**** The input ****
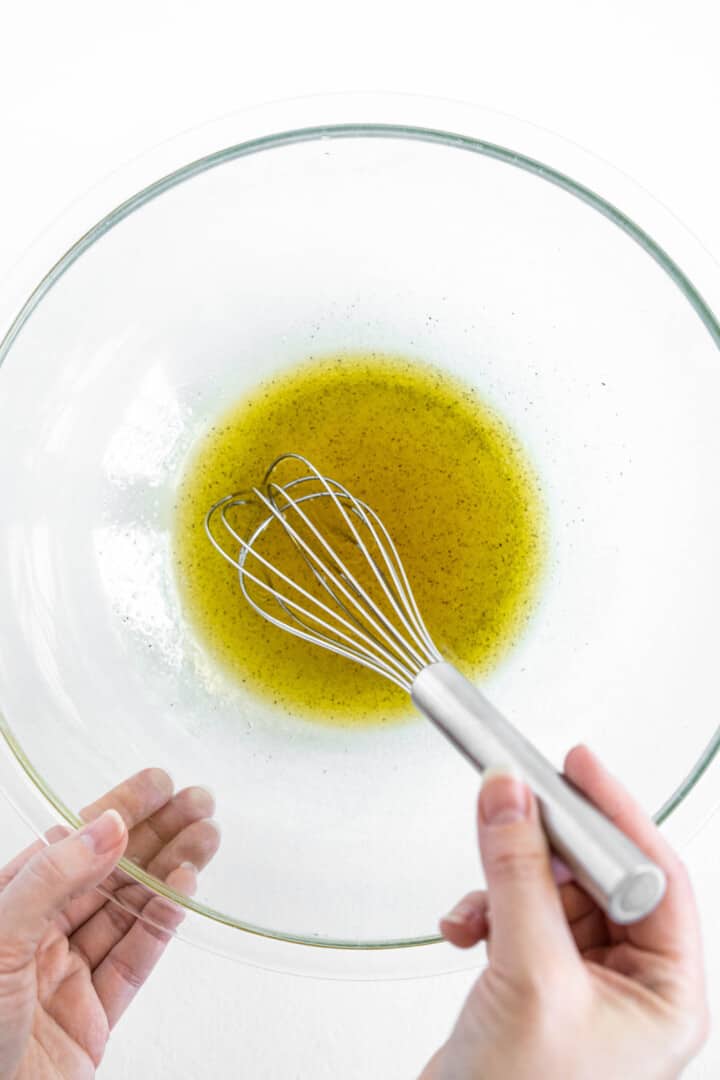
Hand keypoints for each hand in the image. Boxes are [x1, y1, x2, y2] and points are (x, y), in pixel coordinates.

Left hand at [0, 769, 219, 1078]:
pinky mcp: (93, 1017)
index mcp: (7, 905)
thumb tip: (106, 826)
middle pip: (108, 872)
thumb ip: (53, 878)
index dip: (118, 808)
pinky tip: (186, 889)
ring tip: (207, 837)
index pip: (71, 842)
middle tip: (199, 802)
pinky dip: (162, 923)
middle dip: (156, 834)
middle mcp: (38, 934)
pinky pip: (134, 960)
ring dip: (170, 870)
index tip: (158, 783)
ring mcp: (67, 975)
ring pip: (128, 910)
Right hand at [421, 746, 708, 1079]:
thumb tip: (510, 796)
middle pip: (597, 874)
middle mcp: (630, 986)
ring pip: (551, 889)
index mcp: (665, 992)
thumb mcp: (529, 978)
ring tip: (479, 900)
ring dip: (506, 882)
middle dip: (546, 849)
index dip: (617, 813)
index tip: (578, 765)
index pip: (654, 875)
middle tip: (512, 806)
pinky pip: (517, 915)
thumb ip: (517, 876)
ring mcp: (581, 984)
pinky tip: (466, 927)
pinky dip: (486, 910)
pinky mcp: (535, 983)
****
**** The input ****
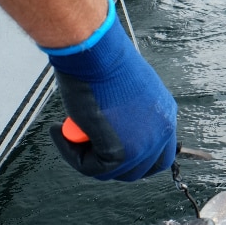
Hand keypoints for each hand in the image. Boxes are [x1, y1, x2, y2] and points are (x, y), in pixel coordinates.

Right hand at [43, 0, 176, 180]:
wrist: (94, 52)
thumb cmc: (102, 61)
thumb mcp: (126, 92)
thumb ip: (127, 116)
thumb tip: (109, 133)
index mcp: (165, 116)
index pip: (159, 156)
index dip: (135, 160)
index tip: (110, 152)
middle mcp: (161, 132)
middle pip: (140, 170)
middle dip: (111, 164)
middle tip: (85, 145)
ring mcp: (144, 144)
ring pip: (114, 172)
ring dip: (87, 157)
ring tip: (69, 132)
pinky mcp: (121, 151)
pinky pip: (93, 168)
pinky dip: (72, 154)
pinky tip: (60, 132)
****
What the task requires:
Above are records; repeat only the lines starting at the line with "middle dip: (111, 164)" and ending at the line with "pinky tip: (60, 132)", exactly as they appear, both included.

Reply:
middle dip: (111, 164)
middle tip: (85, 145)
ring mcp: (144, 144)
ring pip: (114, 172)
ring dip: (87, 157)
ring tip: (69, 132)
pinky mcp: (121, 151)
pinky pip: (93, 168)
pinky dip: (72, 154)
pinky tip: (60, 132)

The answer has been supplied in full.